Os pesquisadores organizaram as informações em três grupos: quantidade e tipo de plantas daninhas, características do solo e dos sistemas de cultivo e dados climáticos da região. Na fase de modelagem, foram testados quatro algoritmos de aprendizado de máquina: Support Vector Machine, Decision Tree, Random Forest e K-Nearest Neighbors. Os modelos Decision Tree e Random Forest alcançaram os melhores resultados, com 99% de precisão para prever as culturas mais suscetíveis à presença dessas espécies.

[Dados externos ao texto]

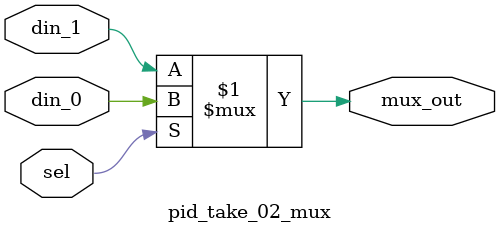
<source format=v>
module  pid_take_02_mux(
din_0      , // Mux first input
din_1      , // Mux Second input
sel        , // Select input
mux_out      // Mux output
);
//-----------Input Ports---------------
input din_0, din_1, sel ;
//-----------Output Ports---------------
output mux_out;
//------------Internal Variables--------
wire  mux_out;
//-------------Code Starts Here---------
assign mux_out = sel ? din_0 : din_1;

endmodule //End Of Module mux
</source>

O pesquisador Maurílio Fernandes de Oliveira afirmou que a ferramenta pode ajudar no planejamento do manejo e até na escolha do herbicida mais adequado para cada situação. O uso da inteligência artificial, segundo ele, amplia a capacidade de antecipar o problema antes que a infestação avance no campo.

O estudo também reforça uma vantagem já observada nos sistemas integrados de produção: a população de plantas daninhas tende a ser menor do que em áreas sem consórcio, em parte por causa da cobertura do solo formada pelas forrageiras. Com a previsão antecipada, os produtores podem definir melhor o momento de controle, estimar a densidade das invasoras e adotar estratégias mais precisas no uso de insumos.

A pesquisa integra projetos da Embrapa e do CNPq e foi publicada na revista Pesquisa Agropecuária Brasileira, em edição especial pelos 60 anos do periódico. O trabalho aponta para um uso mais amplo da inteligência artificial no campo, em uma frente que combina redução de custos, maior eficiência agronômica e manejo mais racional da produção.